The TV Commercial, Once Advertising’s Main Event, Suffers in the Pandemic

Before the coronavirus pandemic, the TV networks were expecting a strong 2020. The presidential election and Tokyo Olympics would keep people watching, and companies would spend more than usual on commercial time.

But with the Summer Games postponed and campaign rallies on lockdown, television advertising revenue is likely to drop 12 percent this year, according to a projection by the research firm MoffettNathanson. Networks will lose out on $25.5 billion in spending, according to a report released on Thursday by the WARC research group.

This could be the future of television advertising: fast, cheap, minimalist.

“TV was already in the middle of a huge revolution, and it’s only going to intensify, because now advertisers’ money is tight,” said Jane Clarke, the chief executive of the Coalition for Innovative Media Measurement, a trade group.

Before the pandemic, 30 percent of ad spending in the United States went toward TV commercials, while 56 percent went to purely digital platforms. By the end of the year, “this gap is really going to blow out,” with TV “falling more dramatically,” said Michael Nathanson, a founding partner of the MoffettNathanson research firm, in a recent conference call with clients.

The upfronts usually end with companies agreeing to buy up to 80 percent of the ad space available for the approaching TV season. This year, the networks are being flexible, allowing advertisers to wait and see how the season goes before asking them to sign on the dotted line. So far, the number of deals is “probably not coming close to the usual volumes,” said Tim Nollen, an analyst with Macquarie Capital, in a note to investors this month.

“Advertisers have a lot more questions about actual metrics, and they’re putting fewer dollars in less accountable environments where it’s harder to measure results,” said Tal Chalozin, the co-founder of Innovid, an ad-tech company.

The pandemic has forced many companies to be more efficient with their advertising because they have less money to spend, said Ms. Clarke of the Coalition for Innovative Media Measurement.
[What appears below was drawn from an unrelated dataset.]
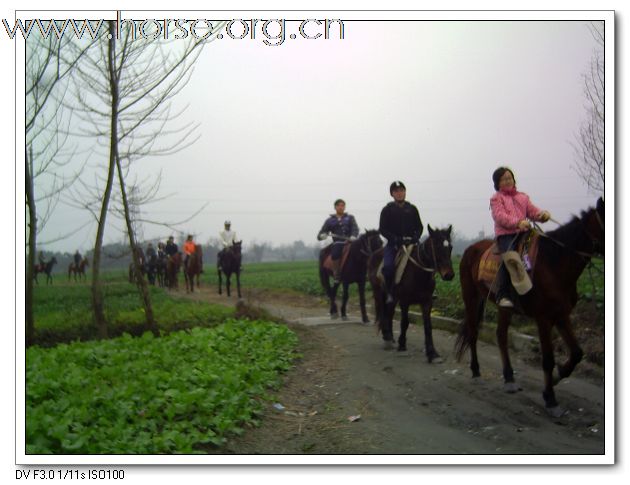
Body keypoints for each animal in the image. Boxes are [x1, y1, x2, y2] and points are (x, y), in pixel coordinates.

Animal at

The crisis may encourage more ads made for owners of internet-connected TVs, using data to deliver customized messages to specific groups of viewers.

“You might see ads that feel more like they’re talking to you, and you won’t see as many of them — not those big, expensive ads over and over again,” she said.

In the new mediascape, big-statement, big-budget TV commercials could become something of a rarity, said Edward E. Timke, an advertising expert at Duke University.

“This is going to be a watershed moment in history, where ad agencies or their clients are going to be forced to rethink how they produce and how they create,” he said. “Maybe ads with big productions will become the exception, rather than the norm.”